Thanks for the feedback guys. I will take off the fork like proposed and also measure the drop- outs. Is there a table of measurements to compare to? How long is a long and how short a short drop out? I only found this quote: Dropouts:
1974/75: Sometime between '74 & '75 there should be a change from long Campag drop-outs to the shorter ones. Which would not really help me since the change seems to have happened earlier than 76. 
The cable guides seem to point to 76, yet I don't have the "Colnago" cast into the fork crowns, just the club. Cut- out of the bottom bracket was there all through the 70s so that won't help either ;-(. Anyway thanks for your help guys!


----------



## marc68ch (Aug 30, 2011)

The thread has a wrong title or so it seems- Should've been called the 1976 Colnago Super project. Apparently it is most probably 1976. Hence I've changed the Campa parts stamped 78 to 76ers and have a set of period correct decals coming in in a couple of days (see pic). I am still desperatly looking for a NISI Sludi 290 (with the elevated metal decal) 700c tubular complete rear wheel (with Campa Record hub) and a fluted Campagnolo Nuovo Record seat post 27,2 mm in good condition. I found someone in the UK who sold me the rubber rings for the brakes. What would you guys do regarding the paintjob (it's the original "electric blue"). It does have some markings and there are a few spots (i.e cable guides) with rust... Cheers


----------



## marc68ch (Aug 30, 2011)

I found rubber rings for the nuovo record brakes on ebay. They arrived yesterday and are a perfect fit. The decals are on their way. Now I am facing the decision weather or not to try and touch up the paintwork. I know some prefer a frame to be untouched and rather accept a few marks and I can see the point. Trouble is that for instance the cable guides have some rust spots that really don't look nice. What do you guys treat spots like this with to at least conserve?


----------



## Regfwa (Sep 28, 2011)

*Relationship of Colnago and CIOCC*

I have always wondered if there is a relationship between the Colnago and Ciocc because they both use the playing card 'club' symbol. I know Ciocc is a nickname for poker face.


----------



## wazuluwazu (Oct 15, 2011)

Regfwa said:


> I have always wondered if there is a relationship between the Colnago and Ciocc because they both use the playing card 'club' symbol. I know Ciocc is a nickname for poker face.

# [Required tasks]
**A.** Rewrite the paragraph of the Colnago thread that begins "I found rubber rings for the nuovo record brakes" as a short bulleted list that keeps its main facts.
**B.** Carry on the Colnago thread from the point where it stops.
The material placed after the Colnago thread is separate from it.

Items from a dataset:
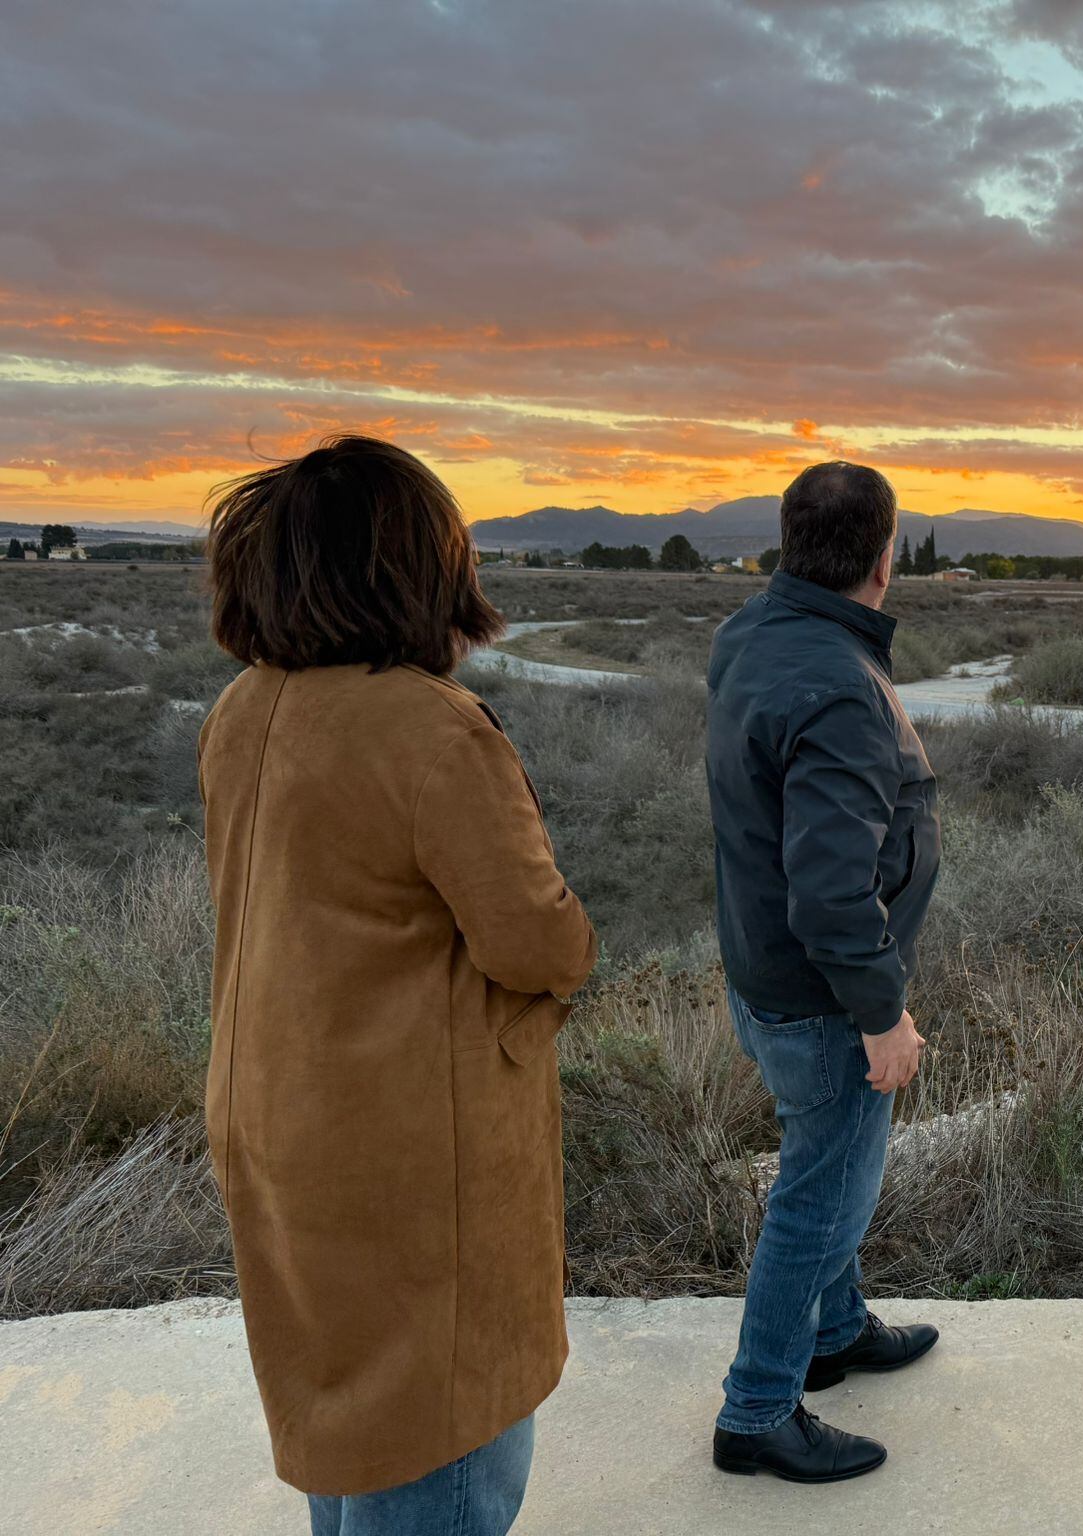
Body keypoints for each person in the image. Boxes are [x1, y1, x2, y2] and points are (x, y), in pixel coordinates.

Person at [199, 435, 598, 1535]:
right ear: (416, 565)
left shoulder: (242, 711)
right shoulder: (427, 728)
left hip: (276, 1117)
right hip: (408, 1153)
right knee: (440, 1452)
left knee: (347, 1437)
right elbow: (536, 941)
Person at [704, 460, 941, 1483]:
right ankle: (757, 1411)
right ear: (887, 557)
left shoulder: (752, 636)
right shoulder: (839, 684)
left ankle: (835, 1331)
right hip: (819, 1001)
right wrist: (881, 1014)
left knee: (827, 1167)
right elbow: (832, 893)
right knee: (819, 1197)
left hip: (763, 976)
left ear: (790, 543)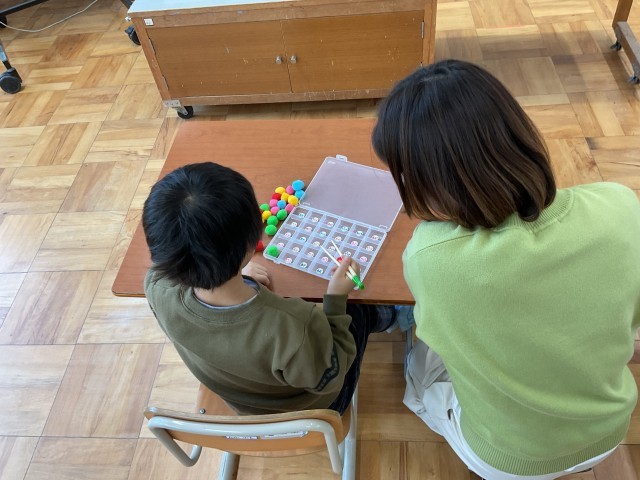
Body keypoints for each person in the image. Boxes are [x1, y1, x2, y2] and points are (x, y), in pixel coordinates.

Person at [372, 59, 640, 480]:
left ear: (432, 185)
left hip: (507, 460)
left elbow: (439, 336)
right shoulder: (620, 204)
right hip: (610, 429)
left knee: (418, 369)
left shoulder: (429, 256)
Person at [142, 162, 395, 415]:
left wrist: (235, 272)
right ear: (254, 241)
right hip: (313, 408)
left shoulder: (155, 287)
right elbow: (331, 375)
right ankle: (392, 317)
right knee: (360, 308)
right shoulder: (294, 326)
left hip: (242, 401)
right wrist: (337, 298)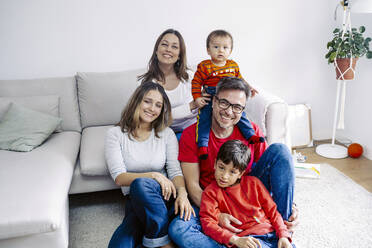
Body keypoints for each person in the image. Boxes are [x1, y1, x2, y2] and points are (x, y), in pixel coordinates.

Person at [168, 77, 298, 248]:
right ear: (214, 101)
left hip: (247, 198)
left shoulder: (251, 132)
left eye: (237, 107)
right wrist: (219, 215)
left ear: (243, 109)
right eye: (224, 103)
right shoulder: (192, 134)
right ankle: (242, 243)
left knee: (280, 151)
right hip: (212, 200)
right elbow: (193, 187)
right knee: (179, 229)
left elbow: (271, 171)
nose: (229, 112)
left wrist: (291, 205)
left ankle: (280, 233)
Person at [105, 82, 195, 248]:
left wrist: (183, 194)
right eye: (147, 101)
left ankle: (160, 241)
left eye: (158, 105)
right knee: (119, 245)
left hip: (165, 195)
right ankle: (161, 239)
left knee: (140, 185)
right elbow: (119, 178)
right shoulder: (115, 134)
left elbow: (175, 171)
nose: (152, 108)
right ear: (137, 101)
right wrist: (155, 175)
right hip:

# [Exercise responses]
**A.**
- Rubber rings for the Nuovo Record brakes were bought on eBay; they arrived yesterday and fit perfectly.
- The decals are on their way.
- The writer must decide whether to touch up the paintwork.
- Some people prefer an untouched frame and accept a few marks, and the writer sees the point.
- Rust spots on the cable guides, for instance, really don't look nice.
- The writer asks what others use to treat such spots, at least to conserve them.

**B.**
Did Giovanni Pelizzoli AKA Ciöcc use to be a master frame builder for Colnago before setting up his own brand? Some biographies I've read state that he worked in some of the major manufacturers but doesn't state which.

Also Ciöcc means drunk in Bergamasco, not poker face. I'm from Pavia and the dialects are similar.


----------



## marc68ch (Aug 30, 2011)

*Project is finished and I wanted to share*

here are some pics


----------



## Quattro_Assi_07 (Jan 13, 2006)

marc68ch said:


> here are some pics



Gorgeous! Very classic looking. :thumbsup: Ride it in good health!


----------



## marc68ch (Aug 30, 2011)

Cheers mate! I tried to keep everything as close to the catalogue as possible. Unfortunately the original NISI rims had to be replaced - impossible to get at a decent price ;-) But the rest is pretty much as it was back in the day...


----------



## american psycho (Jul 21, 2005)

where did you get the decals? everywhere i've looked they can only deliver the head tube badge in black.


----------



## paredown (Oct 18, 2006)

marc68ch said:


> here are some pics


That looks pretty schweet!


----------



## marc68ch (Aug 30, 2011)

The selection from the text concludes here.